The fact that CrowdStrike has had two similar incidents (that we know of) related to updates is concerning. In all cases, including the McAfee incident, seem to indicate that little to no quality assurance testing was done before the updates were pushed. This trend highlights the importance of companies following QA best practices and testing updates on a predefined set of systems before rolling them out across all production systems to ensure system stability and uptime.

The National Security Risk, Essential Technology Companies, and the Threat Actor’s Perspective

When looking at this from the perspective of a threat actor, there is always an opportunity that might be leveraged to embed and distribute malicious code. As IT teams rushed to fix the corporate computers affected by the CrowdStrike incident, various threat actors created phishing sites containing malware to entice IT teams to download “official fixes” or to login into fake support portals. John Hammond, a well-known cybersecurity research, posted a thread on X of over 10 domains created to take advantage of the CrowdStrike catastrophe.

While CrowdStrike is currently in the spotlight, it’s important to recognize that many companies, like CrowdStrike, are considered essential technology providers with widespread deployments around the world. These deployments are on computer systems and infrastructures that form the backbone of our connected world in private companies, public companies, and even government agencies. A trivial mistake or failure on their part can have a catastrophic global impact. When incidents are caused by deliberate actions, the consequences can be even more significant.

This might sound too far-fetched for some, but the SolarWinds data breach was the direct result of exactly this type of activity.

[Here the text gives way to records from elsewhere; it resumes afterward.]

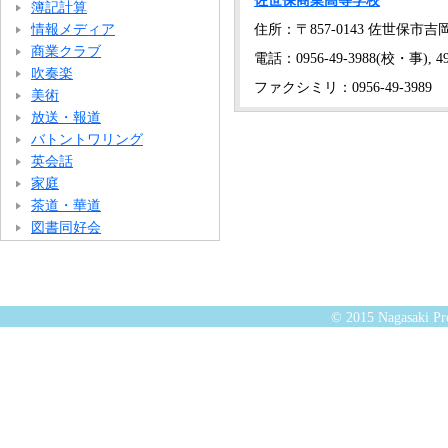
佐世保商業高等学校
簿記計算
住所：〒857-0143 佐世保市吉
情報メディア
商業クラブ
電話：0956-49-3988(校・事), 49
吹奏楽
ファクシミリ：0956-49-3989
美術
放送・報道
バトントワリング
英会話
家庭
茶道・華道
図書同好会
© 2015 Nagasaki Pre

The SolarWinds attack, attributed to Russian Foreign Intelligence, involved threat actors injecting malware in the Orion software updates. Those updates impacted roughly 18,000 customers when they were deployed. These include sensitive government agencies like the Department of Homeland Security, Department of Energy, and the Department of Commerce. The attackers were not only able to capture an abundance of data but also covertly monitored their victim’s communication and operations, possibly compromising national security.

Other vulnerable Essential Companies create similar risks without being used as malware distribution hubs. The Progress Software (MoveIT) data breach from 2023, attributed to the c10p ransomware gang, is a prime example. This breach affected 2,600 organizations and roughly 77 million individuals globally. It impacted government agencies, financial institutions, healthcare providers, educational institutions, airlines and travel, media, retail, and professional service companies. Like SolarWinds, the nature and scope of the data compromised also posed a significant national security risk.

These incidents highlight the critical importance of robust security practices for essential technology companies. They must not only secure their own infrastructures but also ensure their products do not compromise the safety and security of their customers. As demonstrated by the SolarWinds and Progress Software breaches, the consequences of neglecting these responsibilities can be severe, impacting national security and affecting millions globally. While the recent CrowdStrike incident was not caused by a threat actor, it serves as a reminder that vigilance and proactive measures are essential to protect the backbone of our connected world. Ensuring availability, alongside confidentiality and integrity, is crucial in maintaining a secure and resilient digital environment.